According to the present invention (claim 2), the tension band is formed of a ring-shaped rubber band, and one or more of the tension bands are detachably mounted. By using the band, the tensile strength can be arbitrarily adjusted according to the patient's condition.

According to the present invention (claim 3), the tensile strength can be accurately known. That is, the tensile strength is
Although it can be changed and adjusted to some extent by the internal pressure of the airbag, it cannot be accurately known only by this, due to individual differences such as the size of the patient's feet, differences in the parts to be pulled and the like. On the other hand, since the elongation of the tensile band directly corresponds to the tensile strength, the tensile strength can be accurately and easily known by reading the scale of the display.

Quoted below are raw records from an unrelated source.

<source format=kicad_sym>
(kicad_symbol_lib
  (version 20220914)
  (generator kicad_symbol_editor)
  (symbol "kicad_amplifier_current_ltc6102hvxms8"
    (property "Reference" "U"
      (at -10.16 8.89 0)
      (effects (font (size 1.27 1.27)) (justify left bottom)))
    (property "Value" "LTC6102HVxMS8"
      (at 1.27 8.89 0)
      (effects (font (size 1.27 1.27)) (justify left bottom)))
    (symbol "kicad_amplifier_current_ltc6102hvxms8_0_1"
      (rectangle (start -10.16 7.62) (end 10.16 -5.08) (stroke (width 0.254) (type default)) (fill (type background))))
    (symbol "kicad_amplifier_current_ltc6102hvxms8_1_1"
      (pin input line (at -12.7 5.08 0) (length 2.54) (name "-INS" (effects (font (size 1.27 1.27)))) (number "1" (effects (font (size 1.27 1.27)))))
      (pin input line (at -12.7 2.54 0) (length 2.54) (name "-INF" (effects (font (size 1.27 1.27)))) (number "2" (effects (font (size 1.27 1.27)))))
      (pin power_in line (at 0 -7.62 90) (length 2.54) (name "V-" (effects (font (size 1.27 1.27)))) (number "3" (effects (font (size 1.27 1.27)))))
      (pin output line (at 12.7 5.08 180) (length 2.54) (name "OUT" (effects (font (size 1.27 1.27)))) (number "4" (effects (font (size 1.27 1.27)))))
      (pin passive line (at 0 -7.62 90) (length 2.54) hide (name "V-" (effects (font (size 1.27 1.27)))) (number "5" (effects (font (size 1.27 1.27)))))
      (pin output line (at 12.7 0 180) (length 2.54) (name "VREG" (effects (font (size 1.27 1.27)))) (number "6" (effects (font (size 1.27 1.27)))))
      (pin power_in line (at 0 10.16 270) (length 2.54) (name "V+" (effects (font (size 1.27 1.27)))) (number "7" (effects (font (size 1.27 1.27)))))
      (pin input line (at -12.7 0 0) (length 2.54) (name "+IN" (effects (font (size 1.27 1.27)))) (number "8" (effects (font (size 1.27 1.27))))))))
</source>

[Brief description of the drawings]

FIG. 1 is a front view showing a use state (an airbag contracted state) of a foot function recovery training device according to an embodiment of the present invention.

FIG. 2 is a plan view showing a use state (airbag contraction state) of the foot function recovery training device according to the embodiment of the present invention.

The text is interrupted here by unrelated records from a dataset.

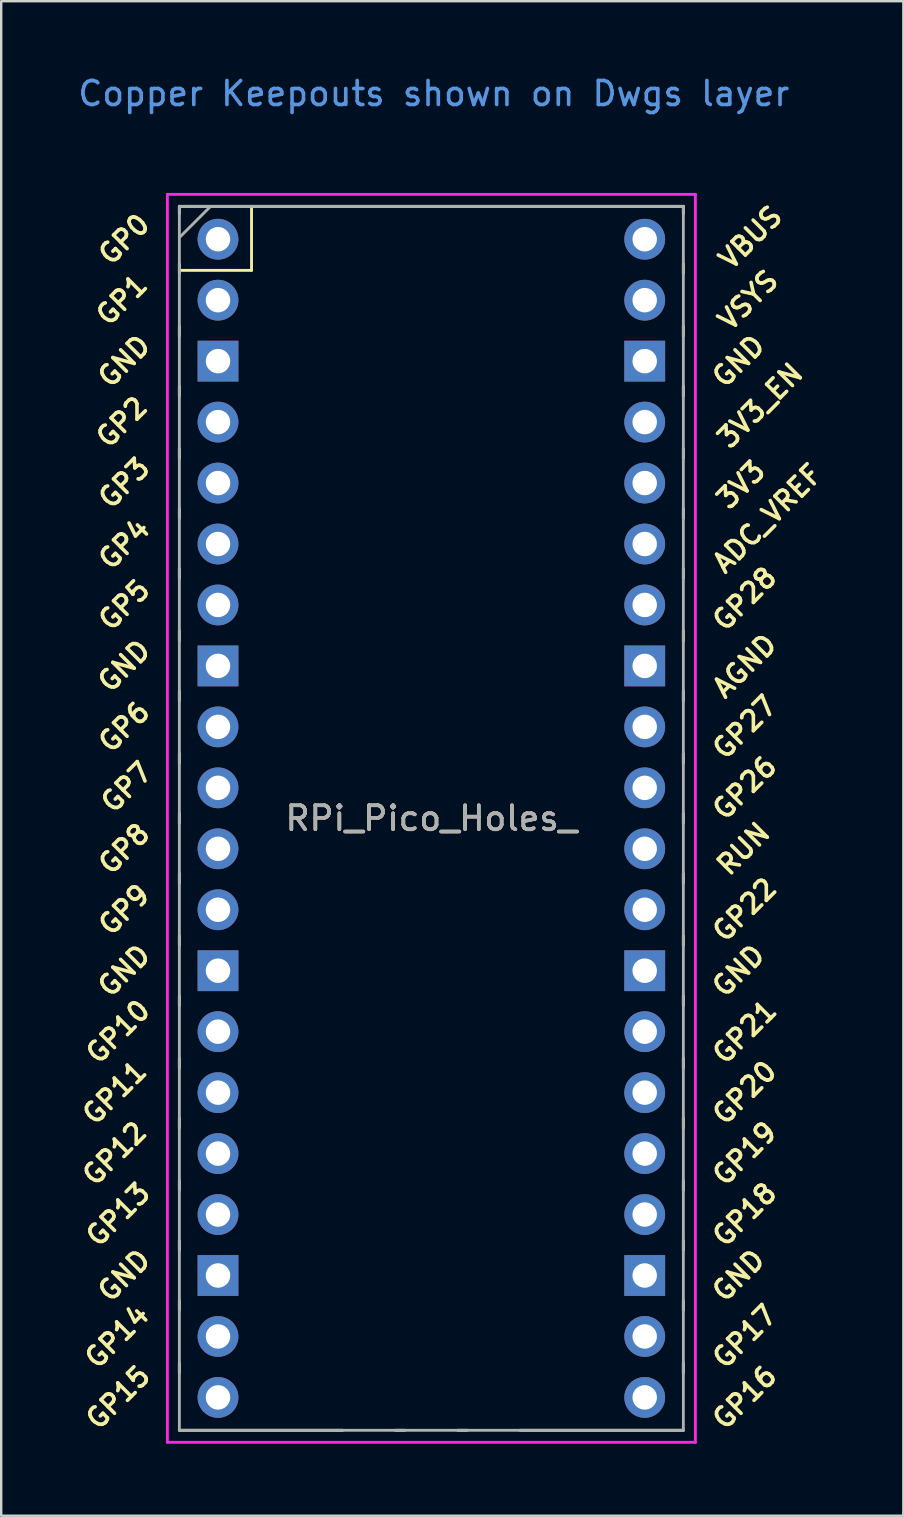
<source format=kicad_pcb>
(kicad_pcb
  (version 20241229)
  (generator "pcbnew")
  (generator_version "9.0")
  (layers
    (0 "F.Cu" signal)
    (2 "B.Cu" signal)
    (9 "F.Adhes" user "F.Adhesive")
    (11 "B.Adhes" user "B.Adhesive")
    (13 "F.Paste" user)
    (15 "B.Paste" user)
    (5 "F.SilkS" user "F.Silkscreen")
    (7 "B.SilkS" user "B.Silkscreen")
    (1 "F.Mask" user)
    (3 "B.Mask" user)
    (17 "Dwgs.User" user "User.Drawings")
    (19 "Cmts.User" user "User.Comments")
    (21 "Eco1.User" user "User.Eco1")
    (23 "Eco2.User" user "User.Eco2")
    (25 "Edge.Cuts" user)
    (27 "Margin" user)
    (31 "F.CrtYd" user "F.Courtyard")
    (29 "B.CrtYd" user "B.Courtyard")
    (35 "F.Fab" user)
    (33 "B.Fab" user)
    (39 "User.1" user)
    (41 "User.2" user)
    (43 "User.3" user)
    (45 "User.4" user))
  (footprint "RPi_Pico_Holes_"
    (layer "F.Cu")
    (at 14.924 31.048)
    (property "Reference" "RPi_Pico_Holes_" (at 0 0 0) (layer "F.SilkS") (effects (font (size 1 1) (thickness 0.15))))
    (attr through_hole)
    (fp_line (start -10.5 -25.5) (end -10.5 -25.2) (stroke (width 0.12) (type solid)) (layer "F.SilkS"))
    (fp_line (start -10.5 -25.5) (end 10.5 -25.5) (stroke (width 0.12) (type solid)) (layer "F.SilkS"))
    (fp_line (start -10.5 -23.1) (end -10.5 -22.7) (stroke (width 0.12) (type solid)) (layer "F.SilkS"))
    (fp_line (start -10.5 -22.833) (end -7.493 -22.833) (stroke (width 0.12) (type solid)) (layer "F.SilkS"))
    (fp_line (start -10.5 -20.5) (end -10.5 -20.1) (stroke (width 0.12) (type solid)) (layer "F.SilkS"))
    (fp_line (start -10.5 -18) (end -10.5 -17.6) (stroke (width 0.12) (type solid)) (layer "F.SilkS"))
    (fp_line (start -10.5 -15.4) (end -10.5 -15) (stroke (width 0.12) (type solid)) (layer "F.SilkS"))
    (fp_line (start -10.5 -12.9) (end -10.5 -12.5) (stroke (width 0.12) (type solid)) (layer "F.SilkS"))
    (fp_line (start -10.5 -10.4) (end -10.5 -10) (stroke (width 0.12) (type solid)) (layer "F.SilkS"))
    (fp_line (start -10.5 -7.8) (end -10.5 -7.4) (stroke (width 0.12) (type solid)) (layer "F.SilkS"))
    (fp_line (start -10.5 -5.3) (end -10.5 -4.9) (stroke (width 0.12) (type solid)) (layer "F.SilkS"))
    (fp_line (start -10.5 -2.7) (end -10.5 -2.3) (stroke (width 0.12) (type solid)) (layer "F.SilkS"))
    (fp_line (start -10.5 -0.2) (end -10.5 0.2) (stroke (width 0.12) (type solid)) (layer "F.SilkS"))
    (fp_line (start -10.5 2.3) (end -10.5 2.7) (stroke (width 0.12) (type solid)) (layer "F.SilkS"))
    (fp_line (start -10.5 4.9) (end -10.5 5.3) (stroke (width 0.12) (type solid)) (layer "F.SilkS"))
    (fp_line (start -10.5 7.4) (end -10.5 7.8) (stroke (width 0.12) (type solid)) (layer "F.SilkS"))
    (fp_line (start -10.5 10) (end -10.5 10.4) (stroke (width 0.12) (type solid)) (layer "F.SilkS"))
    (fp_line (start -10.5 12.5) (end -10.5 12.9) (stroke (width 0.12) (type solid)) (layer "F.SilkS"))
    (fp_line (start -10.5 15.1) (end -10.5 15.5) (stroke (width 0.12) (type solid)) (layer "F.SilkS"))
    (fp_line (start -10.5 17.6) (end -10.5 18) (stroke (width 0.12) (type solid)) (layer "F.SilkS"))
    (fp_line (start -10.5 20.1) (end -10.5 20.5) (stroke (width 0.12) (type solid)) (layer "F.SilkS"))
    (fp_line (start -10.5 22.7) (end -10.5 23.1) (stroke (width 0.12) (type solid)) (layer "F.SilkS"))
    (fp_line (start -7.493 -22.833) (end -7.493 -25.5) (stroke (width 0.12) (type solid)) (layer "F.SilkS"))
    (fp_line (start -3.7 25.5) (end -10.5 25.5) (stroke (width 0.12) (type solid)) (layer "F.SilkS"))
    (fp_line (start -1.5 25.5) (end -1.1 25.5) (stroke (width 0.12) (type solid)) (layer "F.SilkS"))
    (fp_line (start 1.1 25.5) (end 1.5 25.5) (stroke (width 0.12) (type solid)) (layer "F.SilkS"))
    (fp_line (start 10.5 -25.5) (end 10.5 -25.2) (stroke (width 0.12) (type solid)) (layer "F.SilkS"))
    (fp_line (start 10.5 -23.1) (end 10.5 -22.7) (stroke (width 0.12) (type solid)) (layer "F.SilkS"))
    (fp_line (start 10.5 -20.5) (end 10.5 -20.1) (stroke (width 0.12) (type solid)) (layer "F.SilkS"))
    (fp_line (start 10.5 -18) (end 10.5 -17.6) (stroke (width 0.12) (type solid)) (layer "F.SilkS"))
    (fp_line (start 10.5 -15.4) (end 10.5 -15) (stroke (width 0.12) (type solid)) (layer "F.SilkS"))
    (fp_line (start 10.5 -12.9) (end 10.5 -12.5) (stroke (width 0.12) (type solid)) (layer "F.SilkS"))
    (fp_line (start 10.5 -10.4) (end 10.5 -10) (stroke (width 0.12) (type solid)) (layer "F.SilkS"))
    (fp_line (start 10.5 -7.8) (end 10.5 -7.4) (stroke (width 0.12) (type solid)) (layer "F.SilkS"))
    (fp_line (start 10.5 -5.3) (end 10.5 -4.9) (stroke (width 0.12) (type solid)) (layer "F.SilkS"))
    (fp_line (start 10.5 -2.7) (end 10.5 -2.3) (stroke (width 0.12) (type solid)) (layer "F.SilkS"))
    (fp_line (start 10.5 -0.2) (end 10.5 0.2) (stroke (width 0.12) (type solid)) (layer "F.SilkS"))
    (fp_line (start 10.5 2.3) (end 10.5 2.7) (stroke (width 0.12) (type solid)) (layer "F.SilkS"))
    (fp_line (start 10.5 4.9) (end 10.5 5.3) (stroke (width 0.12) (type solid)) (layer "F.SilkS"))
    (fp_line (start 10.5 7.4) (end 10.5 7.8) (stroke (width 0.12) (type solid)) (layer "F.SilkS"))
    (fp_line (start 10.5 10) (end 10.5 10.4) (stroke (width 0.12) (type solid)) (layer "F.SilkS"))
    (fp_line (start 10.5 12.5) (end 10.5 12.9) (stroke (width 0.12) (type solid)) (layer "F.SilkS"))
    (fp_line (start 10.5 15.1) (end 10.5 15.5) (stroke (width 0.12) (type solid)) (layer "F.SilkS"))
    (fp_line (start 10.5 17.6) (end 10.5 18) (stroke (width 0.12) (type solid)) (layer "F.SilkS"))
    (fp_line (start 10.5 20.1) (end 10.5 20.5) (stroke (width 0.12) (type solid)) (layer "F.SilkS"))
    (fp_line (start 10.5 22.7) (end 10.5 23.1) (stroke (width 0.12) (type solid)) (layer "F.SilkS"))
    (fp_line (start 10.5 25.5) (end 3.7 25.5) (stroke (width 0.12) (type solid)) (layer "F.SilkS"))
    (fp_line (start -11 -26) (end 11 -26) (stroke (width 0.12) (type solid)) (layer "F.CrtYd"))
    (fp_line (start -11 26) (end -11 -26) (stroke (width 0.12) (type solid)) (layer "F.CrtYd"))
    (fp_line (start 11 -26) (end 11 26) (stroke (width 0.12) (type solid)) (layer "F.CrtYd"))
    (fp_line (start 11 26) (end -11 26) (stroke (width 0.12) (type solid)) (layer "F.CrtYd"))
    (fp_line (start -10.5 -25.5) (end 10.5 -25.5) (stroke (width 0.12) (type solid)) (layer "F.Fab"))
    (fp_line (start -10.5 -24.2) (end -9.2 -25.5) (stroke (width 0.12) (type solid)) (layer "F.Fab"))
    (fp_line (start -10.5 25.5) (end -10.5 -25.5) (stroke (width 0.12) (type solid)) (layer "F.Fab"))
    (fp_line (start 10.5 -25.5) (end 10.5 25.5) (stroke (width 0.12) (type solid)) (layer "F.Fab"))
    (fp_line (start 10.5 25.5) (end -10.5 25.5) (stroke (width 0.12) (type solid)) (layer "F.Fab"))
    (fp_text user "GND" (at 12.8 -19.05 45) (layer "F.SilkS") (effects (font (size 0.8 0.8) (thickness 0.15))))
    (fp_text user "GP10" (at -13.054 8.89 45) (layer "F.SilkS") (effects (font (size 0.8 0.8) (thickness 0.15))))
    (fp_text user "3V3" (at 12.9 -13.9 45) (layer "F.SilkS") (effects (font (size 0.8 0.8) (thickness 0.15))))
    (fp_text user "GP21" (at 13.054 8.9 45) (layer "F.SilkS") (effects (font (size 0.8 0.8) (thickness 0.15))))
    (fp_text user "RUN" (at 13 1.27 45) (layer "F.SilkS") (effects (font (size 0.8 0.8) (thickness 0.15))))
    (fp_text user "3V3_EN" (at 13.7 -17.2 45) (layer "F.SilkS") (effects (font (size 0.8 0.8) (thickness 0.15))))
    (fp_text user "GND" (at -12.8 -19.05 45) (layer "F.SilkS") (effects (font (size 0.8 0.8) (thickness 0.15))))
    (fp_text user "GP12" (at -13.2 13.97 45) (layer "F.SilkS") (effects (font (size 0.8 0.8) (thickness 0.15))))
    (fp_text user "GP5" (at -12.8 -8.89 45) (layer "F.SilkS") (effects (font (size 0.8 0.8) (thickness 0.15))))
    (fp_text user "GP9" (at -12.8 3.81 45) (layer "F.SilkS") (effects (font (size 0.8 0.8) (thickness 0.15))))
    (fp_text user "VSYS" (at 13.2 -21.59 45) (layer "F.SilkS") (effects (font (size 0.8 0.8) (thickness 0.15))))
    (fp_text user "GP15" (at -13.054 24.13 45) (layer "F.SilkS") (effects (font (size 0.8 0.8) (thickness 0.15))))
    (fp_text user "ADC_VREF" (at 14 -12.5 45) (layer "F.SilkS") (effects (font (size 0.8 0.8) (thickness 0.15))))
    (fp_text user "GP18" (at 13.054 16.51 45) (layer "F.SilkS") (effects (font (size 0.8 0.8) (thickness 0.15))))
    (fp_text user "GP7" (at -12.7 -1.3 45) (layer "F.SilkS") (effects (font (size 0.8 0.8) (thickness 0.15))))
    (fp_text user "GP14" (at -13.1 21.59 45) (layer "F.SilkS") (effects (font (size 0.8 0.8) (thickness 0.15))))
    (fp_text user "GP22" (at 13.054 3.81 45) (layer "F.SilkS") (effects (font (size 0.8 0.8) (thickness 0.15))))
    (fp_text user "GP0" (at -12.8 -24.13 45) (layer "F.SilkS") (effects (font (size 0.8 0.8) (thickness 0.15))))
    (fp_text user "GP6" (at -12.8 -3.81 45) (layer "F.SilkS") (effects (font (size 0.8 0.8) (thickness 0.15))))
    (fp_text user "GP17" (at 13.054 21.59 45) (layer "F.SilkS") (effects (font (size 0.8 0.8) (thickness 0.15))))
    (fp_text user "GP28" (at 13.054 -9.144 45) (layer "F.SilkS") (effects (font (size 0.8 0.8) (thickness 0.15))))
    (fp_text user "GP13" (at -13.054 16.51 45) (layer "F.SilkS") (effects (font (size 0.8 0.8) (thickness 0.15))))
    (fp_text user "GP1" (at -12.9 -21.6 45) (layer "F.SilkS") (effects (font (size 0.8 0.8) (thickness 0.15))))
    (fp_text user "GP27" (at 13.054 -3.8 45) (layer "F.SilkS") (effects (font (size 0.8 0.8) (thickness 0.15))))
    (fp_text user "GP11" (at -13.2 11.43 45) (layer "F.SilkS") (effects (font (size 0.8 0.8) (thickness 0.15))))
    (fp_text user "GP2" (at -12.9 -16.51 45) (layer "F.SilkS") (effects (font (size 0.8 0.8) (thickness 0.15))))
    (fp_text user "GND" (at -12.8 19.05 45) (layer "F.SilkS") (effects (font (size 0.8 0.8) (thickness 0.15))))
    (fp_text user "VBUS" (at 13.3 -24.2 45) (layer "F.SilkS") (effects (font (size 0.8 0.8) (thickness 0.15))))
    (fp_text user "GP4" (at -12.8 -11.43 45) (layer "F.SilkS") (effects (font (size 0.8 0.8) (thickness 0.15))))
    (fp_text user "GP8" (at -12.8 1.27 45) (layer "F.SilkS") (effects (font (size 0.8 0.8) (thickness 0.15))))
    (fp_text user "AGND" (at 13.054 -6.35 45) (layer "F.SilkS") (effects (font (size 0.8 0.8) (thickness 0.15))))
    (fp_text user "GND" (at 12.8 19.05 45) (layer "F.SilkS") (effects (font (size 0.8 0.8) (thickness 0.15))))
    (fp_text user "GP16" (at 13.054 24.13 45) (layer "F.SilkS") (effects (font (size 0.8 0.8) (thickness 0.15))))
    (fp_text user "GND" (at -12.8 -6.35 45) (layer "F.SilkS") (effects (font (size 0.8 0.8) (thickness 0.15))))
    (fp_text user "GND" (at -12.8 6.35 45) (layer "F.SilkS") (effects (font (size 0.8 0.8) (thickness 0.15))))
    (fp_text user "GP19" (at 13.054 13.97 45) (layer "F.SilkS") (effects (font (size 0.8 0.8) (thickness 0.15))))
    (fp_text user "GND" (at 12.8 6.35 45) (layer "F.SilkS") (effects (font (size 0.8 0.8) (thickness 0.15))))
    (fp_text user "GP26" (at 13.054 -1.27 45) (layer "F.SilkS") (effects (font (size 0.8 0.8) (thickness 0.15))))
    (fp_text user "GP3" (at -12.8 -13.97 45) (layer "F.SilkS") (effects (font (size 0.8 0.8) (thickness 0.15))))
    (fp_text user "GP20" (at 13.054 11.43 45) (layer "F.SilkS") (effects (font (size 0.8 0.8) (thickness 0.15))))
    (fp_text user "Copper Keepouts shown on Dwgs layer" (at 0.1 -30.2 0) (layer "Cmts.User") (effects (font (size 1 1) (thickness 0.15))))
    (fp_text user "${REFERENCE}" (at 0 0 180) (layer "F.Fab") (effects (font (size 1 1) (thickness 0.15))))
    (pad "1" thru_hole oval (at -8.89 -24.13) (size 1.7 1.7) (drill 1.02) (layers "*.Cu" "*.Mask"))
    (pad "2" thru_hole oval (at -8.89 -21.59) (size 1.7 1.7) (drill 1.02) (layers "*.Cu" "*.Mask"))
    (pad "3" thru_hole rect (at -8.89 -19.05) (size 1.7 1.7) (drill 1.02) (layers "*.Cu" "*.Mask"))
    (pad "4" thru_hole oval (at -8.89 -16.51) (size 1.7 1.7) (drill 1.02) (layers "*.Cu" "*.Mask"))
    (pad "5" thru_hole oval (at -8.89 -13.97) (size 1.7 1.7) (drill 1.02) (layers "*.Cu" "*.Mask"))
    (pad "6" thru_hole oval (at -8.89 -11.43) (size 1.7 1.7) (drill 1.02) (layers "*.Cu" "*.Mask"))
    (pad "7" thru_hole oval (at -8.89 -8.89) (size 1.7 1.7) (drill 1.02) (layers "*.Cu" "*.Mask"))
    (pad "8" thru_hole rect (at -8.89 -6.35) (size 1.7 1.7) (drill 1.02) (layers "*.Cu" "*.Mask"))
    (pad "9" thru_hole oval (at -8.89 -3.81) (size 1.7 1.7) (drill 1.02) (layers "*.Cu" "*.Mask"))
    (pad "10" thru_hole oval (at -8.89 -1.27) (size 1.7 1.7) (drill 1.02) (layers "*.Cu" "*.Mask"))
    (pad "11" thru_hole oval (at -8.89 1.27) (size 1.7 1.7) (drill 1.02) (layers "*.Cu" "*.Mask"))
    (pad "12" thru_hole oval (at -8.89 3.81) (size 1.7 1.7) (drill 1.02) (layers "*.Cu" "*.Mask"))
    (pad "13" thru_hole rect (at -8.89 6.35) (size 1.7 1.7) (drill 1.02) (layers "*.Cu" "*.Mask"))
    (pad "14" thru_hole oval (at -8.89 8.89) (size 1.7 1.7) (drill 1.02) (layers "*.Cu" "*.Mask"))
    (pad "15" thru_hole oval (at -8.89 11.43) (size 1.7 1.7) (drill 1.02) (layers "*.Cu" "*.Mask"))
    (pad "16" thru_hole oval (at -8.89 13.97) (size 1.7 1.7) (drill 1.02) (layers "*.Cu" "*.Mask"))
    (pad "17" thru_hole oval (at -8.89 16.51) (size 1.7 1.7) (drill 1.02) (layers "*.Cu" "*.Mask"))
    (pad "18" thru_hole rect (at -8.89 19.05) (size 1.7 1.7) (drill 1.02) (layers "*.Cu" "*.Mask"))
    (pad "19" thru_hole oval (at -8.89 21.59) (size 1.7 1.7) (drill 1.02) (layers "*.Cu" "*.Mask"))
    (pad "20" thru_hole oval (at -8.89 24.13) (size 1.7 1.7) (drill 1.02) (layers "*.Cu" "*.Mask"))
    (pad "21" thru_hole oval (at 8.89 24.13) (size 1.7 1.7) (drill 1.02) (layers "*.Cu" "*.Mask"))
    (pad "22" thru_hole oval (at 8.89 21.59) (size 1.7 1.7) (drill 1.02) (layers "*.Cu" "*.Mask"))
    (pad "23" thru_hole rect (at 8.89 19.05) (size 1.7 1.7) (drill 1.02) (layers "*.Cu" "*.Mask"))
    (pad "24" thru_hole oval (at 8.89 16.51) (size 1.7 1.7) (drill 1.02) (layers "*.Cu" "*.Mask"))
    (pad "25" thru_hole oval (at 8.89 13.97) (size 1.7 1.7) (drill 1.02) (layers "*.Cu" "*.Mask"))
    (pad "26" thru_hole oval (at 8.89 11.43) (size 1.7 1.7) (drill 1.02) (layers "*.Cu" "*.Mask"))
    (pad "27" thru_hole oval (at 8.89 8.89) (size 1.7 1.7) (drill 1.02) (layers "*.Cu" "*.Mask"))
    (pad "28" thru_hole rect (at 8.89 6.35) (size 1.7 1.7) (drill 1.02) (layers "*.Cu" "*.Mask"))
    (pad "29" thru_hole oval (at 8.89 3.81) (size 1.7 1.7) (drill 1.02) (layers "*.Cu" "*.Mask"))
    (pad "30" thru_hole oval (at 8.89 1.27) (size 1.7 1.7) (drill 1.02) (layers "*.Cu" "*.Mask"))
    (pad "31" thru_hole oval (at 8.89 -1.27) (size 1.7 1.7) (drill 1.02) (layers "*.Cu" "*.Mask"))
    (pad "32" thru_hole oval (at 8.89 -3.81) (size 1.7 1.7) (drill 1.02) (layers "*.Cu" "*.Mask"))
    (pad "33" thru_hole rect (at 8.89 -6.35) (size 1.7 1.7) (drill 1.02) (layers "*.Cu" "*.Mask"))
    (pad "34" thru_hole oval (at 8.89 -8.89) (size 1.7 1.7) (drill 1.02) (layers "*.Cu" "*.Mask"))
    (pad "35" thru_hole oval (at 8.89 -11.43) (size 1.7 1.7) (drill 1.02) (layers "*.Cu" "*.Mask"))
    (pad "36" thru_hole oval (at 8.89 -13.97) (size 1.7 1.7) (drill 1.02) (layers "*.Cu" "*.Mask"))
    (pad "37" thru_hole oval (at 8.89 -16.51) (size 1.7 1.7) (drill 1.02) (layers "*.Cu" "*.Mask"))
    (pad "38" thru_hole rect (at 8.89 -19.05) (size 1.7 1.7) (drill 1.02) (layers "*.Cu" "*.Mask"))
    (pad "39" thru_hole oval (at 8.89 -21.59) (size 1.7 1.7) (drill 1.02) (layers "*.Cu" "*.Mask"))
    (pad "40" thru_hole oval (at 8.89 -24.13) (size 1.7 1.7) (drill 1.02) (layers "*.Cu" "*.Mask")))
  (gr_rect
    (start -3 -3)
    (end 34.591 60.108)
    (stroke (width 0.1) (type default))
    (fill no)
    (layer "Edge.Cuts")))
</source>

FIG. 3 is a front view showing a use state (airbag inflated state) of the foot function recovery training device according to the embodiment of the present invention.

FIG. 4 is a perspective view showing a display body.

FIG. 5 is a perspective view showing a state where the display body is attached to a tension band.

FIG. 6 is a block diagram showing a drive device of the function recovery training tool.

FIG. 7 is a signal waveform diagram for explaining an operation of the driving device.

FIG. 8 is a front view showing a modification of the embodiment.

[Explanation of symbols]

 DESCRIPTION OF SYMBOLS 1 ... Function recovery training tool 2 ... Support member 3, 3a, 3b ... Airbag 4 ... Support band 5 ... Tension band 6 ... Legs 7, 7a, 7b, 21, 32 …………………………………………………………………………………………………………………………………………………. 17 Mark 18 Drive

Claims (3)

[Claims] 1. An airbag disposed at an ankle joint portion on the instep side of a human body, fixing the airbag to the joint portion, and applying an inflation deformation force of the airbag to the joint portion as a joint bending force. And a fixing member to be added,
The fixing member is a band supported on the knee side from the ankle joint, a part of which is connected to the airbag, and a support band for fixing the airbag at the ankle position. A tension band supported and partly supported on the upper surface of the airbag is formed of a rubber elastic body that extends in accordance with a tensile force, and supplies and exhausts air to and from the airbag. A function recovery training device for forcibly bending the ankle joint by inflating or contracting the arm and pulling or loosening the tension band. 2. The tension band according to claim 1,
A function recovery training device comprising a ring-shaped rubber band, one or more of which are detachably attached to a portion between the upper surface of the airbag and the finger and heel of the support member. 3. The function recovery training device according to claim 1, wherein a display for displaying the magnitude of the tensile force is provided on the tensile band.